System Architecture

Detailed architecture design of the search and recommendation system.

Design Principles
1. Goals
2. Technology Selection
Layered Architecture
1. Layer Descriptions
Component Design
1. Inverted Index Component
2. CTR Model Component
Process Flows
1. Online Retrieval Flow
2. Offline Training Flow
Scalability Design
1. Horizontal Scaling
2. Vertical Scaling
Monitoring & Operations
1. Metrics System
2. Disaster Recovery
Implementation Roadmap
1. Development Phases
2. Risk Control
Further Reading

Design Principles

Goals

Performance: Fast retrieval response with good concurrency handling
Effectiveness: Improve user click-through rate (CTR) and satisfaction
Maintainability: Modular design supporting rapid algorithm iteration
Scalability: Linear scaling for data volume and concurrency

Technology Selection

Maturity: Choose battle-tested open-source technologies
Performance First: In-memory computation over disk I/O
Interpretability: Business-interpretable ranking algorithms
Progressive Upgrade: Support smooth transition from traditional to intelligent recommendation

Layered Architecture

graph TB
    subgraph "Application Layer"
        A[User Query] --> B[Search Interface]
        B --> B1[Query Preprocessing]
        B1 --> B2[Parameter Validation]
    end
    
    subgraph "Service Layer"

• _Goal_:
Pick up the search and recommendation architecture document at the point where it stops and keep writing it. The lines that come next have no connection to the architecture text above.

Dataset excerpt
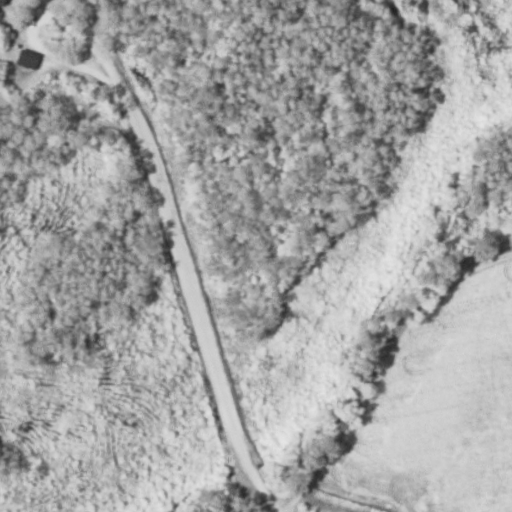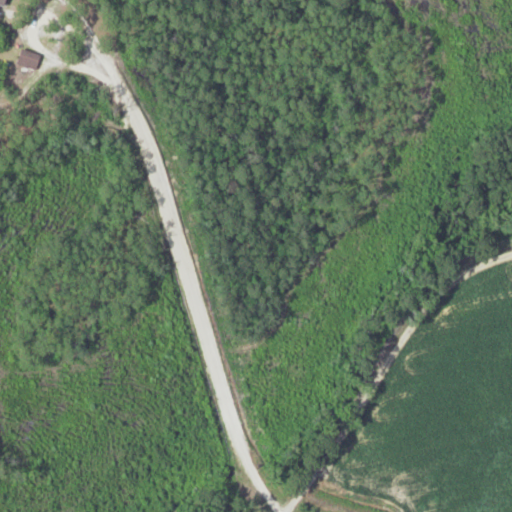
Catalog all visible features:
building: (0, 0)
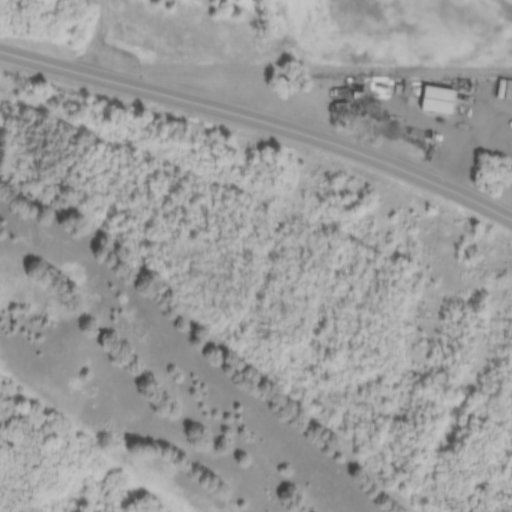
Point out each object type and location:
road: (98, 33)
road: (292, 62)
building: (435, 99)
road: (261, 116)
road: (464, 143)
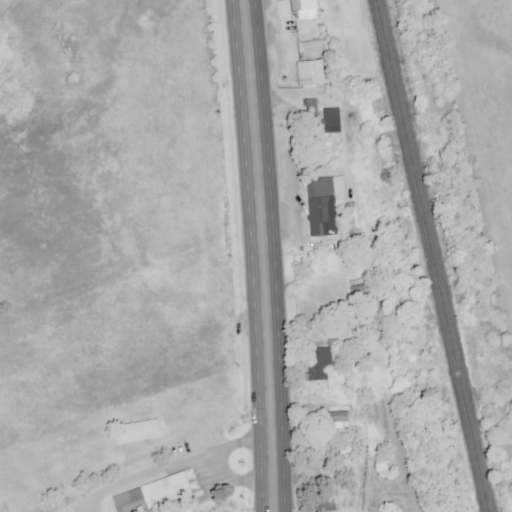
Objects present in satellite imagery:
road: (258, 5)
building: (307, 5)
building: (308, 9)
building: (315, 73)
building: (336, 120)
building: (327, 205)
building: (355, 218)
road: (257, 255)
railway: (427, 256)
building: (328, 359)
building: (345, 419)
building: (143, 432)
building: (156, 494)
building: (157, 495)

• _Task result_:
        B2 --> C[Index Service]
        C --> C1[Retrieval Orchestration]
        C1 --> C2[Result Aggregation]
        
        D[Model Service] --> D1[Feature Engineering]
        D1 --> D2[CTR Prediction]
        
        E[Data Service] --> E1[Click Collection]
        E1 --> E2[Sample Generation]
    end
    
    subgraph "Algorithm Layer"
        C2 --> F[Recall Algorithm]
        F --> F1[TF-IDF Calculation]
        F1 --> F2[Candidate Documents]
        
        F2 --> G[Ranking Algorithm]
        G --> G1{Ranking Strategy}
        G1 -->|Traditional| G2[Relevance Ranking]
        G1 -->|Intelligent| D1
        D2 --> G3[CTR Reranking]
    end
    
    subgraph "Storage Layer"
        H[Inverted Index] --> F1
        I[Document Storage] --> F1
        J[Model Storage] --> D
        K[Click Logs] --> E
    end
    
    G2 --> L[Return Results]
    G3 --> L
    L --> M[User Feedback]
    M --> E1

Layer Descriptions

Application Layer: Request handling, parameter validation, interface adaptation
Service Layer: Business logic orchestration, component coordination
Algorithm Layer: Core retrieval and ranking algorithm implementation
Storage Layer: Data persistence, index storage

Component Design

Inverted Index Component

TF-IDF Scoring Formula:

The system uses TF-IDF (Term Frequency-Inverse Document Frequency) to score document relevance:

\[\text{TF-IDF}(t, d) = \text{TF}(t, d) \times \text{IDF}(t)\]

Where:

$\text{TF}(t, d) = \frac{\text{count of term } t \text{ in document } d}{\text{total terms in document } d}$: Term frequency (normalized by document length)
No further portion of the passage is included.